A judge in Harris County, Texas temporarily blocked the state’s pre-Roe abortion ban from taking effect on Tuesday

A judge in Harris County, Texas temporarily blocked the state’s pre-Roe abortion ban from taking effect on Tuesday

Tuesday’s implementation of the state’s pre-Roe abortion ban was temporarily halted by a court in Harris County, Texas.

The American Civil Liberties Union (ACLU) had filed a lawsuit, claiming that an abortion prohibition dated before 1973 was “repealed and unenforceable,” and the judge had issued an order in response.

For the time being, the temporary restraining order permits abortions in the Lone Star State up to six weeks into a pregnancy. The injunction is in effect until a hearing on July 12, at which point the court will determine whether to terminate it.

The state’s “trigger statute,” which was approved by the legislature and stated that abortion would become unlawful following the overturning of Roe v. Wade, is unaffected by the decision about the 1925 pre-Roe ban.

In anticipation of the supreme court’s ruling, a trigger law was approved in 2021, and it will go into effect in about two months.

According to the pre-Roe ban, people who conduct abortion procedures face prison sentences ranging from two to five years. Although Texas stopped enforcing the law after Roe v. Wade authorized abortions up to around 20 weeks, the law had never been removed off the books.

Last Thursday, Attorney General Ken Paxton outlined how the law required that abortions be outlawed 30 days following the Supreme Court’s Roe decision. Even though the court delivered its ruling on Friday, it won’t be official for another 25 days.

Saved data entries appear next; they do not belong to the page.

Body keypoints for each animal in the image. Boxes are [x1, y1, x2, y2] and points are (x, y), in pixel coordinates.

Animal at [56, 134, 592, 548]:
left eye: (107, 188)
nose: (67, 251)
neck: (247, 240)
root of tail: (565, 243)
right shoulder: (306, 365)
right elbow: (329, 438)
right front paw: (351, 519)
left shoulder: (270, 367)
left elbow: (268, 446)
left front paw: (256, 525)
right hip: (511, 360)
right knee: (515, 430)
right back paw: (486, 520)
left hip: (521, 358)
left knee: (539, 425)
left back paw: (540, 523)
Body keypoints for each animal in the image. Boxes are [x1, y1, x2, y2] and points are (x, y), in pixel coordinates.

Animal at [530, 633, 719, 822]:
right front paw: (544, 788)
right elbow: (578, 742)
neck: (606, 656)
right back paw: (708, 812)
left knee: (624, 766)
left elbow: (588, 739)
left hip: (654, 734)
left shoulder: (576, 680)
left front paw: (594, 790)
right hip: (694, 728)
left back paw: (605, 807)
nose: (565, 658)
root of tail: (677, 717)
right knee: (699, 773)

When the state began implementing the almost century-old pre-Roe ban prohibiting nearly all abortions, which the ACLU and two abortion clinics sought to overturn, Paxton stated that doctors might still face criminal prosecution.

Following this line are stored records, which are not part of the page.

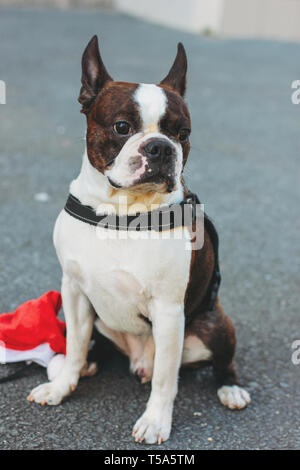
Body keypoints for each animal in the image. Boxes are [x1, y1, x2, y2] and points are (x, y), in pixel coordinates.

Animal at [27, 35, 248, 444]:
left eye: (183, 134)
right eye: (121, 126)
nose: (161, 147)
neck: (121, 214)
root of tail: (138, 358)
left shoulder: (168, 310)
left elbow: (165, 378)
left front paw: (156, 421)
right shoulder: (74, 292)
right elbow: (75, 343)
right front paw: (63, 385)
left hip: (215, 323)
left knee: (213, 363)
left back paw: (232, 388)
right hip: (101, 318)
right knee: (92, 343)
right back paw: (89, 365)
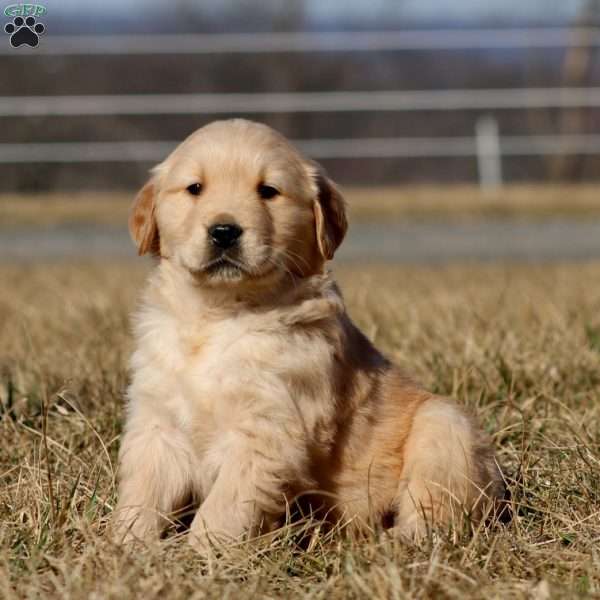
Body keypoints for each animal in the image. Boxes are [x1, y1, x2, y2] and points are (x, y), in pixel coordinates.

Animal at [111, 119, 502, 552]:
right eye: (195, 188)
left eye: (268, 191)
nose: (224, 231)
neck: (219, 315)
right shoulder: (157, 423)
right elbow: (143, 493)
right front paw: (124, 548)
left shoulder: (268, 431)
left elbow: (223, 509)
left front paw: (200, 556)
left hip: (446, 428)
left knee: (436, 511)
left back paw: (392, 542)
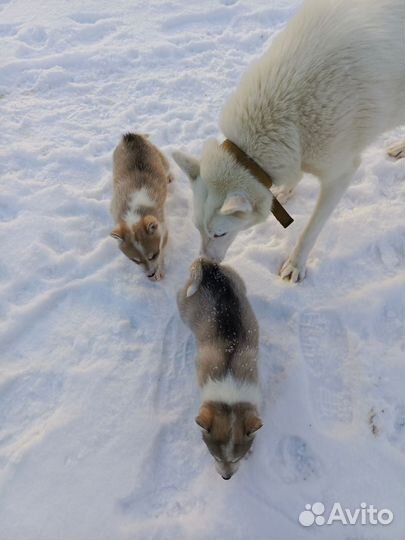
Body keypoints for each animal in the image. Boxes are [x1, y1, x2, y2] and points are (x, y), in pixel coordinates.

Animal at [109, 133, 170, 280]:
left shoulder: (163, 229)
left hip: (163, 160)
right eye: (135, 260)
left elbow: (163, 251)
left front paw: (160, 270)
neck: (134, 213)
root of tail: (131, 135)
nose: (150, 274)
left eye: (154, 255)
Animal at [174, 0, 404, 284]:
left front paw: (296, 263)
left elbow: (311, 230)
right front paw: (284, 191)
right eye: (197, 228)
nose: (204, 263)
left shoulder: (340, 173)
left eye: (220, 234)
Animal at [178, 258, 262, 480]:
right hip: (184, 302)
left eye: (236, 458)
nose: (226, 477)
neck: (230, 397)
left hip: (237, 280)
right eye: (214, 456)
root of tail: (207, 265)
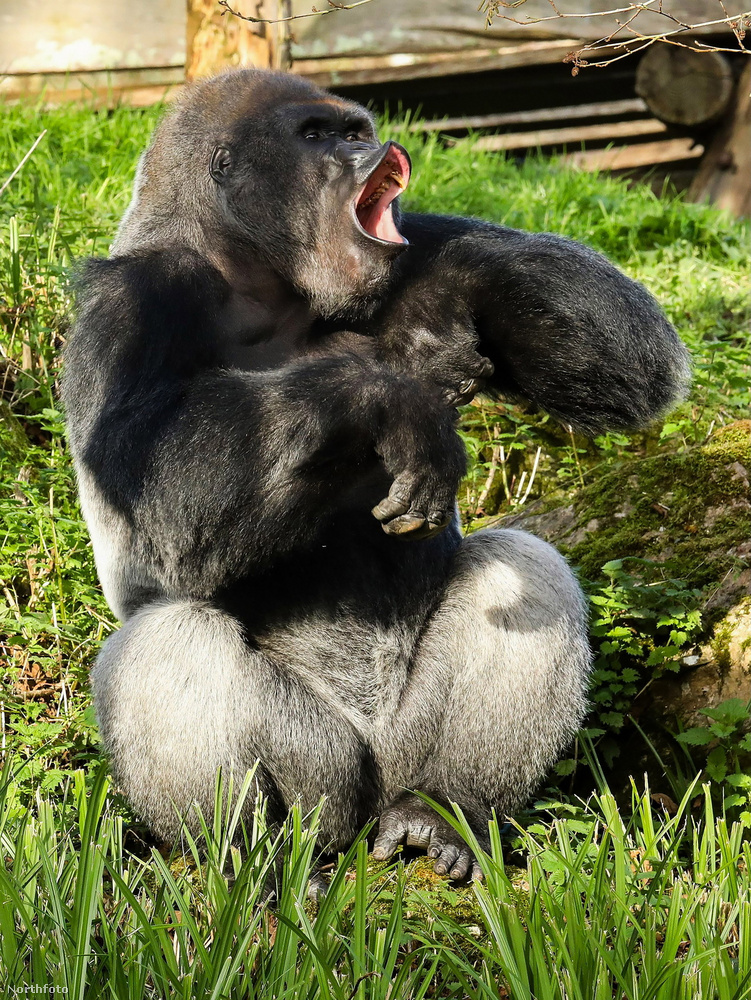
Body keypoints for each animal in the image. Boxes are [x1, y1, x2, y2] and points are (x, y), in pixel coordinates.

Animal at [61, 66, 692, 880]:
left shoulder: (416, 239)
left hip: (400, 758)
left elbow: (633, 363)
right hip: (326, 784)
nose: (369, 150)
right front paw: (386, 395)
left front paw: (447, 297)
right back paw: (252, 866)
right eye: (316, 136)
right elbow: (153, 508)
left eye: (354, 129)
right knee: (171, 640)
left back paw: (445, 811)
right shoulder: (130, 303)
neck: (263, 278)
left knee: (521, 563)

Texas approved a bill outlawing abortions after six weeks in 2021 in an effort to avoid judicial problems by requiring private persons to bring lawsuits against those who assist and abet women in getting abortions.

There are only two situations in which the so-called trigger restriction on abortions at any stage of pregnancy is lifted: saving the mother’s life or preventing “severe impairment of major physiological function.”

Women who have abortions won’t be arrested after the trigger ban goes into force, but anyone who assists a woman in getting one might. Doctors who perform abortions risk up to $100,000 in fines or life in jail.

Last Friday, the court ruled 5-4 to overrule the Roe v. Wade landmark judgment legalizing abortion and 6-3 to allow a Mississippi ban on abortions at 15 weeks to go into force.

A restriction on abortions at around six weeks of gestation went into effect in Tennessee, however, after the 6th Circuit Court of Appeals removed a stay on it in light of the Supreme Court’s ruling.

A ban on abortions at 15 weeks was announced by Virginia Governor Glenn Youngkin on Friday.

With the landmark decision reversed, abortion would be illegal in 13 states that have trigger laws within 30 days. Without Roe, laws in other states that have been stopped or overturned will likely go into effect.